_Document section_
=======

We often grow up thinking that man is a social animal, that our thoughts, beliefs, and ideas reflect our society’s value and norms. An individual is said to belong to their family, friends, or workplace, but the centre of our existence is likely to get diffused in between all these ramifications. What goes untold is that being yourself in an ever-changing world is the greatest accomplishment ever. Setting boundaries is an important part of establishing one’s identity and is a crucial aspect of mental health and well-being.
What exactly do we mean by ‘boundaries’?
Boundaries are our own personal limits. They are the foundations of healthy relationships, with ourselves and with one another. Sometimes, we do not understand boundaries because we were not modelled clear boundaries by parent-figures or our boundaries were constantly violated or ignored.
Importance of boundaries
The human mind is capable of doing wonders. It just needs an appropriate environment to blossom and make the world a better place. Losing connection with one’s inner self and thus resorting to worldly objects to add meaning to life is one of the prime reasons why people face mental health-related issues.
For a rainbow to exist, all seven colours are invincible. Similarly, no matter how close-knit our families are, all of us need to nourish ourselves to keep growing as individuals, without growing apart. The first step towards establishing healthy boundaries for ourselves is understanding that our personal space isn’t a luxury; it’s a necessity.
There is nothing wrong with taking out some “me time” even if it does not sit well with others. We must take care of ourselves as one cannot fill another’s cup with an empty one. We must communicate our feelings clearly and give the same opportunity to others around us.
Today, the thought of being left alone with their thoughts might seem daunting to a lot of people who suffer from anxiety or other mental health issues. But it is in solitude that some people find most of their answers.
Amidst our jam-packed schedules and extremely stressful lives, we seek comfort in our families and friends. But sometimes, we tend to set unrealistic expectations from our family, which when not met, can lead to us venting out our frustration on them. It is irrational to expect other people to make you happy even though you might feel happy when you’re with these people. Happiness is something that comes from within and is a state of mind.
Sometimes, taking some time off for yourself and doing more of what you love is all that you need. Whether it is reading your favourite book, listening to rejuvenating music, watching your favourite movie, scribbling in your art journal or taking a relaxing bubble bath, disconnecting from the outer world to reconnect with yourself can set you free.

=======

_Material provided_
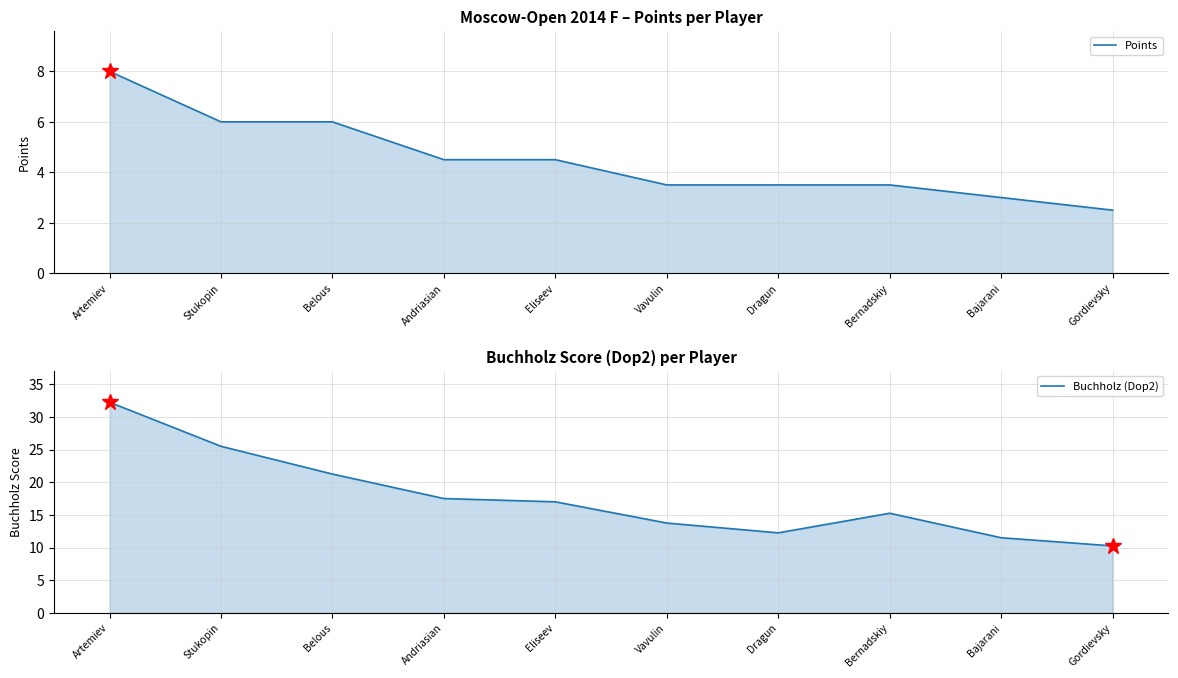

What is the greatest value displayed?

32.2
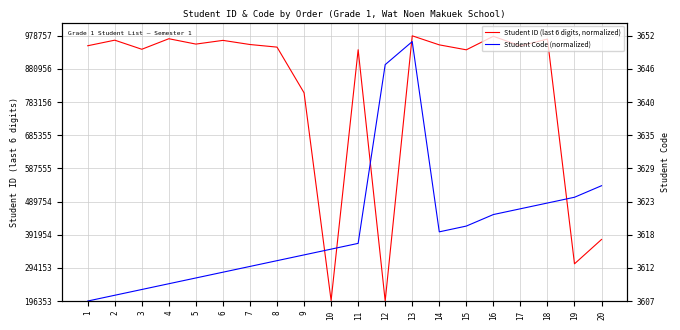

At which category is the sum across all series the highest?

13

=======

_Work to be completed_
Transcribe the portion of the essay on personal boundaries that lies between "We often grow" and "mean by ‘boundaries’?", inclusive.

_Exercise result_
We often grow up thinking that man is a social animal, that our thoughts, beliefs, and ideas reflect our society’s value and norms. An individual is said to belong to their family, friends, or workplace, but the centre of our existence is likely to get diffused in between all these ramifications. What goes untold is that being yourself in an ever-changing world is the greatest accomplishment ever. Setting boundaries is an important part of establishing one’s identity and is a crucial aspect of mental health and well-being.
What exactly do we mean by ‘boundaries’?